■ **Data entries**:
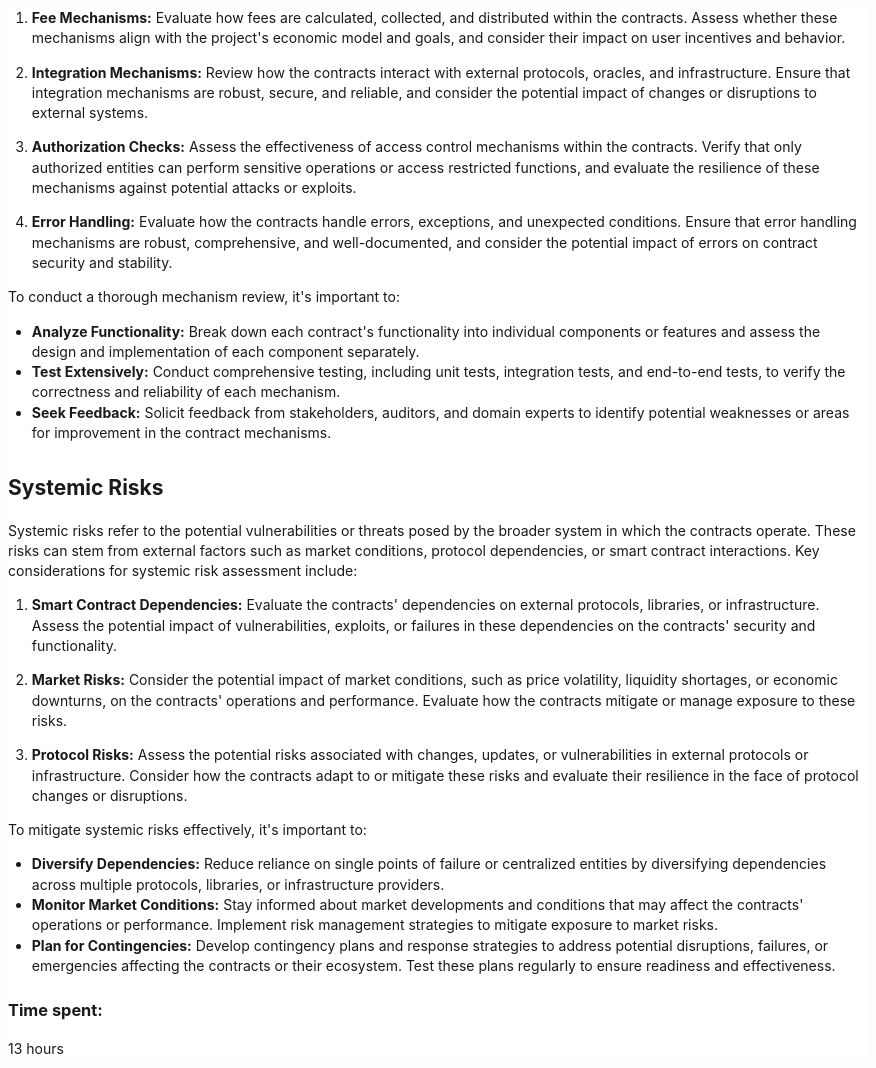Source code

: 1. **Fee Mechanisms:** Evaluate how fees are calculated, collected, and distributed within the contracts. Assess whether these mechanisms align with the project's economic model and goals, and consider their impact on user incentives and behavior.

2. **Integration Mechanisms:** Review how the contracts interact with external protocols, oracles, and infrastructure. Ensure that integration mechanisms are robust, secure, and reliable, and consider the potential impact of changes or disruptions to external systems.

3. **Authorization Checks:** Assess the effectiveness of access control mechanisms within the contracts. Verify that only authorized entities can perform sensitive operations or access restricted functions, and evaluate the resilience of these mechanisms against potential attacks or exploits.

4. **Error Handling:** Evaluate how the contracts handle errors, exceptions, and unexpected conditions. Ensure that error handling mechanisms are robust, comprehensive, and well-documented, and consider the potential impact of errors on contract security and stability.

To conduct a thorough mechanism review, it's important to:

- **Analyze Functionality:** Break down each contract's functionality into individual components or features and assess the design and implementation of each component separately.
- **Test Extensively:** Conduct comprehensive testing, including unit tests, integration tests, and end-to-end tests, to verify the correctness and reliability of each mechanism.
- **Seek Feedback:** Solicit feedback from stakeholders, auditors, and domain experts to identify potential weaknesses or areas for improvement in the contract mechanisms.

## Systemic Risks

Systemic risks refer to the potential vulnerabilities or threats posed by the broader system in which the contracts operate. These risks can stem from external factors such as market conditions, protocol dependencies, or smart contract interactions. Key considerations for systemic risk assessment include:

1. **Smart Contract Dependencies:** Evaluate the contracts' dependencies on external protocols, libraries, or infrastructure. Assess the potential impact of vulnerabilities, exploits, or failures in these dependencies on the contracts' security and functionality.

2. **Market Risks:** Consider the potential impact of market conditions, such as price volatility, liquidity shortages, or economic downturns, on the contracts' operations and performance. Evaluate how the contracts mitigate or manage exposure to these risks.

3. **Protocol Risks:** Assess the potential risks associated with changes, updates, or vulnerabilities in external protocols or infrastructure. Consider how the contracts adapt to or mitigate these risks and evaluate their resilience in the face of protocol changes or disruptions.

To mitigate systemic risks effectively, it's important to:

- **Diversify Dependencies:** Reduce reliance on single points of failure or centralized entities by diversifying dependencies across multiple protocols, libraries, or infrastructure providers.
- **Monitor Market Conditions:** Stay informed about market developments and conditions that may affect the contracts' operations or performance. Implement risk management strategies to mitigate exposure to market risks.
- **Plan for Contingencies:** Develop contingency plans and response strategies to address potential disruptions, failures, or emergencies affecting the contracts or their ecosystem. Test these plans regularly to ensure readiness and effectiveness.

### Time spent:
13 hours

■ **PROBLEM DESCRIPTION**: Begin at the first line of the entries and end at the line containing "To conduct a": write out each line exactly, skipping pictures.

■ **ANSWER TO THIS TASK**:
Source code

: 1. **Fee Mechanisms:** Evaluate how fees are calculated, collected, and distributed within the contracts. Assess whether these mechanisms align with the project's economic model and goals, and consider their impact on user incentives and behavior.

2. **Integration Mechanisms:** Review how the contracts interact with external protocols, oracles, and infrastructure. Ensure that integration mechanisms are robust, secure, and reliable, and consider the potential impact of changes or disruptions to external systems.

3. **Authorization Checks:** Assess the effectiveness of access control mechanisms within the contracts. Verify that only authorized entities can perform sensitive operations or access restricted functions, and evaluate the resilience of these mechanisms against potential attacks or exploits.

4. **Error Handling:** Evaluate how the contracts handle errors, exceptions, and unexpected conditions. Ensure that error handling mechanisms are robust, comprehensive, and well-documented, and consider the potential impact of errors on contract security and stability.

To conduct a thorough mechanism review, it's important to:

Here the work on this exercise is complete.